Posted: Mon Oct 02, 2017 9:05 am
by Steve Sokolowski
Good morning!
  • Yesterday, we successfully completed a release. The release addressed three main issues. First, the mining server will now automatically recover if it shuts down due to a memory leak or some other issue. Second, the "duplicate worker name" error will now be applied to the existing session, rather than the new session, so that when a miner disconnects and reconnects before the original session timed out, the new session will be able to continue using that name.
  • Third, we significantly reduced CPU usage on the WAMP server by modifying the output to the website for coin status data. I wrote a library to calculate the differences between the previous data and the current data, and another one to reconstruct the data from the differences. That means that only the difference data needs to be transmitted to subscribers. The CPU usage was reduced from 60% to 40%, and bandwidth usage was reduced from 10Mbps to 5Mbps. There were no API changes in this release.
  • We think that we can optimize even further by doing the same for miner data, but the interface for miner data is a public API. We'll be investigating how many customers are using bots that would be affected by a change in the miner status API.
  • You can probably see that we've gotten ahead of the performance issues and that the releases aren't critical anymore. Therefore, we will be reducing the frequency of releases to once per week or two weeks to reduce downtime, unless urgent bugs are found.
  • We determined that the cause of the spam filtering with Microsoft accounts was caused by a SPF record that was directed at an incorrect IP address. Once we corrected the record, the ticketing system stopped receiving rejections, so we think that that issue has been resolved.
  • The next task will be to improve performance of the payout operations. The current operation is to start a transaction, execute the INSERT commands, then hold the transaction open while the coin daemon is contacted, and then either commit or rollback based on the effects. Unfortunately, there are so many coins now that the database can get behind during the time the tables are locked. There are a number of solutions we'll investigate. One is a risky one where we try to do the INSERTs and then rollback, execute the payouts, and then do the INSERTs again and commit. Another is to delay the payouts so that the 480 coins are paid throughout the day, which would still meet the time guarantee but the system would be easily able to catch up. The best option is to partition the balance tables by coin, which would also allow greater parallelism in the share inserters when payouts are not occurring.
  • I'm starting to think that the network connectivity issues are almost entirely unrelated to network connectivity and instead are caused by the system working as designed. For example, some coins have "charity blocks" or special format blocks that would be unprofitable for us to support, so those coins go into error periodically. But when we ask customers what password arguments they are using, they often don't reply. Bear in mind that if you submit a support ticket about network connectivity, you'll have to be willing to answer questions so we can get to the bottom of the issue. Unfortunately, we have to close tickets where the only line is "I can't connect" or "I keep getting disconnected." The stratum protocol does not provide for an error message to be returned in the authorization function.

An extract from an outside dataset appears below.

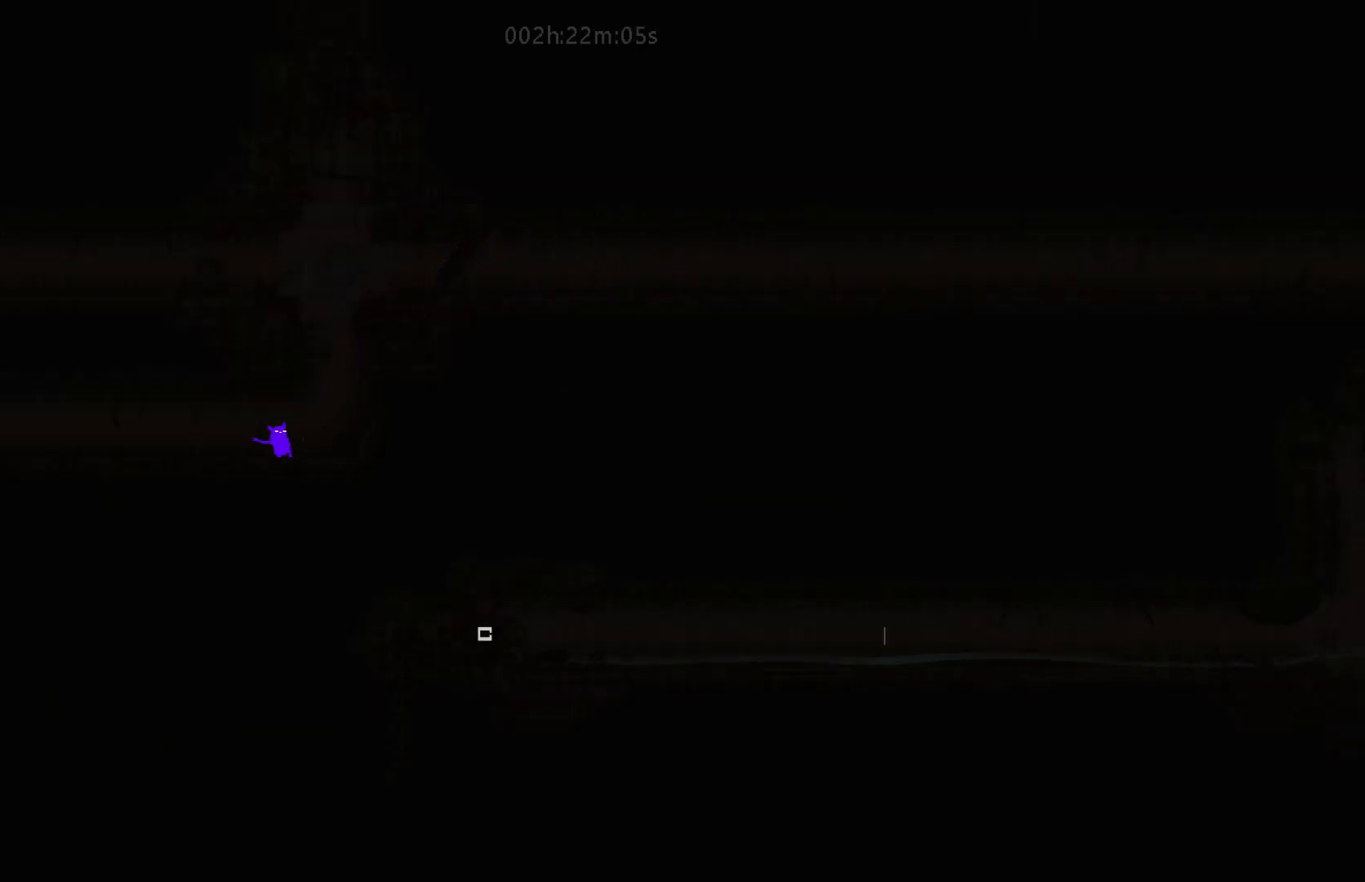
{"keys": ["left"], "mouse_move": "left", "events": [[100, "down", "up"]]}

Re: Status as of Monday, October 2, 2017

Posted: Mon Oct 02, 2017 9:29 am
by dog1965
hmmmmm this all remains to be seem keep up the good work.

Re: Status as of Monday, October 2, 2017

Posted: Mon Oct 02, 2017 10:02 am
by gestalt
Good morning!

It's good to see that the WAMP changes resulted in so much improvement! One idea, though it may not be ideal, is to implement the changes in the public API as new functions and subscriptions instead of replacing the old ones. You can then update the docs to reflect the new API so that future integration will use the new stuff. Then you can immediately switch the website to using the new API and possibly get some improvement there. When usage of the old API falls low enough or after you have given enough time for people to switch, then you can shut off the old API. It also solves the problem of trying to figure out how much of the use is from 3rd party applications.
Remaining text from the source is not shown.